I love wikis, but hate assessing them. Wait, I hate assessing everything. Anyway, I did a few history projects on wikis I loved, and wikispaces invited me to present them in this webinar: http://beyond-school.org/2008/10/24/wikispaces-webinar/
Would love to hear your thoughts.
February 15, 2009 at 11:51 am
The last one, I swear: a blogging for current events assignment: http://beyond-school.org/2008/10/18/diigo-blogging-current-events/
March 1, 2009 at 5:31 pm
Wow – I need to check my comments more frequently. Clay, thanks for the links. I checked them both out, and now I have a few questions (hopefully you are still following this post):
The Google News/Diigo idea is very cool – very cool. What I’m wondering is whether or not it’s worth the time to set up all this cool IT stuff with my class, when I could have them do some of the same things in a more traditional manner? For instance, is it better to do this electronically rather than to have kids print out an article, read and annotate it, and then bring it to class for discussion and debate with peers? I feel intuitively that it might be better, but I’m not sure why – and I’m not sure if that’s a good enough reason to devote time and resources to it.
Second question: I know you said you hate assessing this kind of stuff – so how do/did you assess the Google News/Diigo project without it losing the technological “sex appeal”?

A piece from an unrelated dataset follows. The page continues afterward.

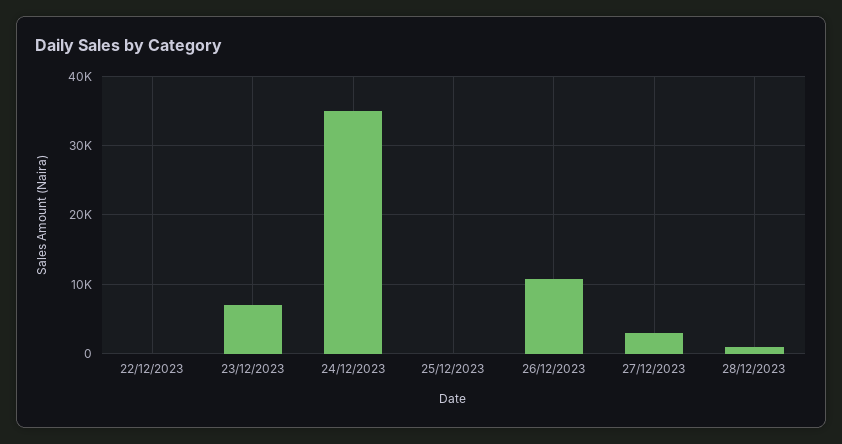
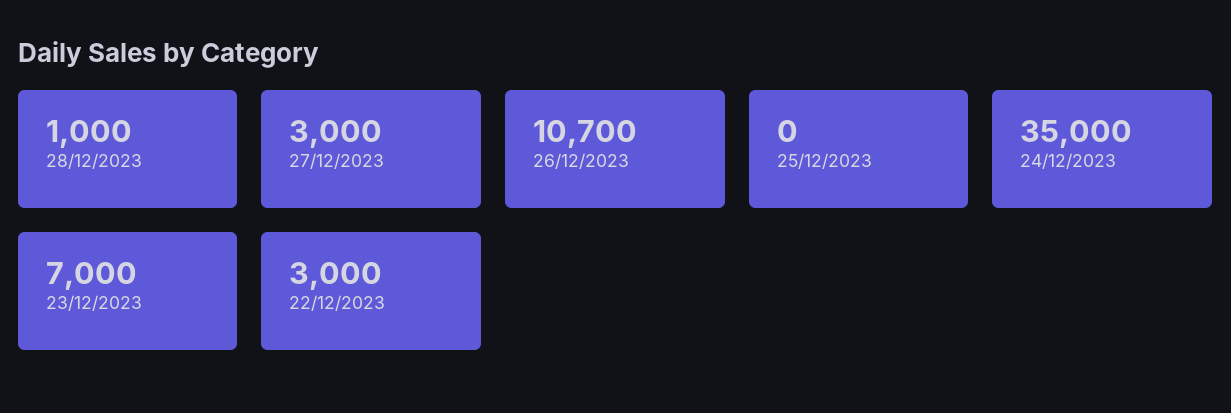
22/12/2023: 0 -> 3000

I’m thinking about a few other ideas, as well. I have debated on creating a class current events blog, with guest student-contributors. The idea would be to allow students to share their current events interests in an open and interesting forum. The only question I have is, would students actually want to read a current events blog, even if it was student-created and student-authored? Another idea I had was to encourage students to use something like Google News to follow a news story for a few weeks, and then create a podcast about that. Again, it has potential for good and potential for lame-ness.
Any thoughts?
March 2, 2009 at 8:11 pm
I say hands down it’s better.
1. You’re talking one article. I’m talking extensive reading, as a habit, across weeks or months on a topic.
2. You’re talking a classroom’s clock-time – that limits discussion in all sorts of negative ways. I’m talking always-open discussion (like this comment thread).

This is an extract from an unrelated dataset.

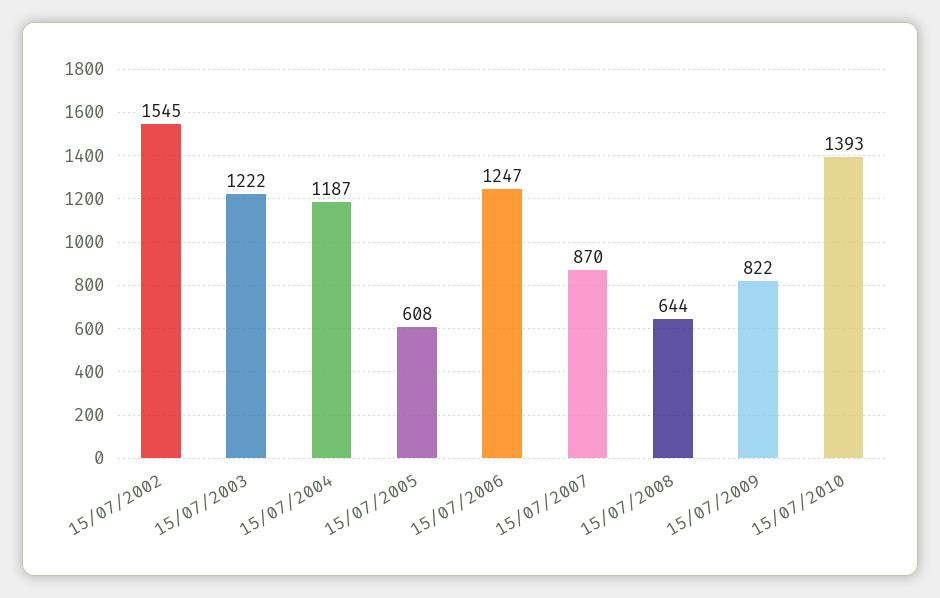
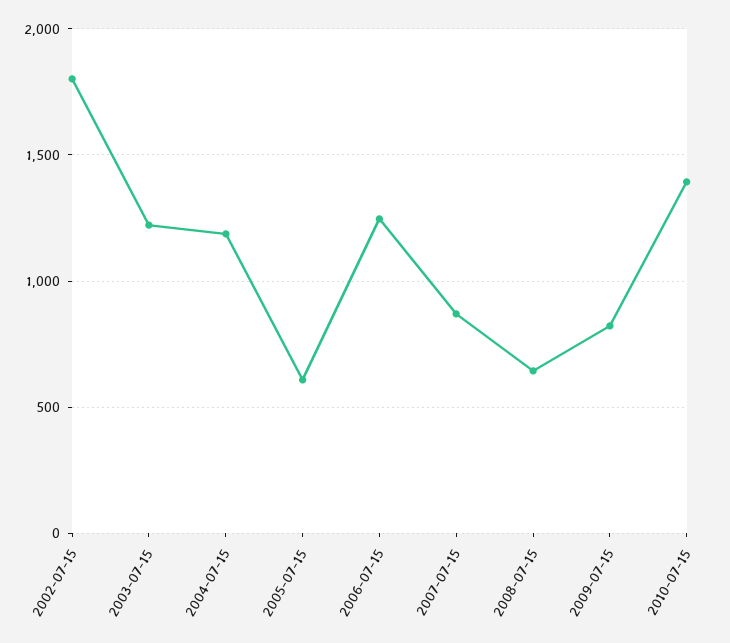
15/07/2002: 1545 -> 1800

3. You’re talking disposable homework. I’m talking permanent online archive. If the students are given the motivation and freedom to learn something unprescribed enough, and the time to slog through the “this homework sucks” to the “omigod I’m beginning to learn a lot about the world through extensive and intensive reading about this topic,” then the highlighted and annotated articles online are things they’ll come back to, if ever they’re in a debate about something and want to show their proof.
That assumes that what they’re studying is relevant enough to care about – a big assumption, I think we agree.
4. You’re talking debate in class, I’m talking annotation and deep study at home. They’re different things. I’ve never found much success in forced discussions in the classroom. But it’s not an either/or.
5. You’re assuming this is time-consuming. I don’t agree. I think printing, highlighting, and hand-annotating are as (or more) time-consuming. Give Diigo a test-drive and I think you’ll agree.
6. Resources: waste paper on throwaway homework, or save it on permanent online “library” of annotated readings. Seems a no-brainer to me. (Depending on the assignment.)
I’ll have to get back to you on the assessment. My throat is swelling as I type. Time for chicken soup and then bed.
Short answer? You want to kill the sexy, then over-grade it. I’ve had students grade themselves, and justify their grade, based on guidelines for quantity and quality. But that’s just one approach.